Wolfgang had left Germany in 1933 to live in Rome, but the increased Fascist threat prompted him to seek safety in England. When Wolfgang first came to England, he was interned as an "enemy alien". However, since Wolfgang was an architect, he was allowed to live in an apartment with the caveat that if he wandered more than 5 miles from the apartment, he had to inform the authorities.

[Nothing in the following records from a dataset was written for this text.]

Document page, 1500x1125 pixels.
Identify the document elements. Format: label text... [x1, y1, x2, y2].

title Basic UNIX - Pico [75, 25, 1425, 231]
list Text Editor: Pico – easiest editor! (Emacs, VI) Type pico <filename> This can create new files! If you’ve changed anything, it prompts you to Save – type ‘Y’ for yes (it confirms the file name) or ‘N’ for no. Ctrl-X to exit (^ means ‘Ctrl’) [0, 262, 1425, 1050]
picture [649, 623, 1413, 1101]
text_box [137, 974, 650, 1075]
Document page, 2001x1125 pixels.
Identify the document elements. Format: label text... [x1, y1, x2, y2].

He helped to design buildings during the rebuilding of London after the Blitz.
Susanne escaped to Sweden with the Danish boat-saving rescue venture (Rescue of the Danish Jews) after the Nazis started their attempt at rounding up the Jews.
Another daughter, Johanna, survived the war in Berlin with protected status with her non-Jewish husband.

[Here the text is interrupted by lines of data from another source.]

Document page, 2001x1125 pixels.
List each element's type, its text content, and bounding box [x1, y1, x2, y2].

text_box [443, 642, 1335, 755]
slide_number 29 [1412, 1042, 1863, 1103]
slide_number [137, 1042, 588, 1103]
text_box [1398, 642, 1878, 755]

Frankl’s youngest daughter, Regula, followed soon after Frankl to the US. Since she was still a minor, she was allowed to stay in the US without renewing her visa. She went to Radcliffe under a special program for German refugees.
As a personal response to the plight of the Jewish people and his family, Frankl joined a committee at Princeton that sought to hypothesize a world government system that would ensure that racial genocide could never happen again. Among the committee's members numbered Albert Einstein. During this period, Frankl wrote a book called Welt Regierung (1948), his own thoughts on a system of world government.
Frankl returned to Europe in 1947 with the support of a Guggenheim Grant. For two years, Frankl studied European cathedrals and taught at European universities. After returning to the United States, he wrote The Gothic: Literary Sources and Interpretations through Eight Centuries (1960) and Gothic Architecture (1962), which he completed the day of his death. These works revealed Wölfflin's continued influence on Frankl, who applied his former advisor's ideas of architectural style while supplementing his study with an analysis of social function and religious significance.[2]
Frankl's work on spatial analysis influenced many German architectural historians such as Siegfried Giedion and Nikolaus Pevsner. It is possible that the work of Frankl's pupil, Richard Krautheimer, owes something to Frankl's writings on architectural function and significance.[2] Frankl is responsible for creating the term "akyrism," which connotes the changing contexts and meanings of art.[1]
Materials relating to Frankl's life and work are currently held at the Leo Baeck Institute in NY, USA, and the Exil Literatur Archive in Frankfurt, Germany.